En numerosos países, tanto en vías de desarrollo como en economías avanzadas, la corrupción ha dejado de ser un fenómeno aislado para convertirse en una amenaza estructural. El desvío de recursos públicos, el favoritismo político, los sobornos y la impunidad generan una reacción en cadena: minan la legitimidad de las instituciones, erosionan la confianza ciudadana y profundizan la crisis democrática.
Cuando los ciudadanos perciben que los líderes actúan en función de intereses personales o corporativos, y no del bien común, se rompe el contrato social. La confianza, uno de los pilares fundamentales de toda convivencia democrática, se desvanece. Las instituciones —que deberían ser garantes de justicia, equidad y transparencia— se convierten en símbolos de frustración y escepticismo.
Esta crisis institucional no solo obstaculiza el desarrollo económico y social, sino que también fomenta la apatía cívica. ¿Para qué votar, participar o denunciar, si todo parece estar arreglado de antemano? Esa sensación de impotencia es uno de los efectos más corrosivos de la corrupción: desactiva el compromiso ciudadano y deja el terreno fértil para el populismo, la polarización y el autoritarismo.
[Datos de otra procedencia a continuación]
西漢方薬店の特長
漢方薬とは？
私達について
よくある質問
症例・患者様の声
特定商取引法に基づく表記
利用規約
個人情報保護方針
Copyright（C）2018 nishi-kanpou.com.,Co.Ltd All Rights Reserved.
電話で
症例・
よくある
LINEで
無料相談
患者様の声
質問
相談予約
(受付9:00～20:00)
La recuperación de la confianza exige algo más que promesas de campaña o leyes que se quedan en el papel. Requiere voluntad política, rendición de cuentas real, independencia judicial y participación activa de la sociedad civil. Solo cuando las instituciones actúen con transparencia, justicia y eficacia, la ciudadanía volverá a creer en ellas.
Para el Ejecutivo y el Legislativo que asumen responsabilidades políticas en este mes, no hay reforma más urgente ni desafío más trascendental que la lucha contra la corrupción que, en definitiva, es una lucha por la dignidad de las democracias y por el futuro de los ecuatorianos.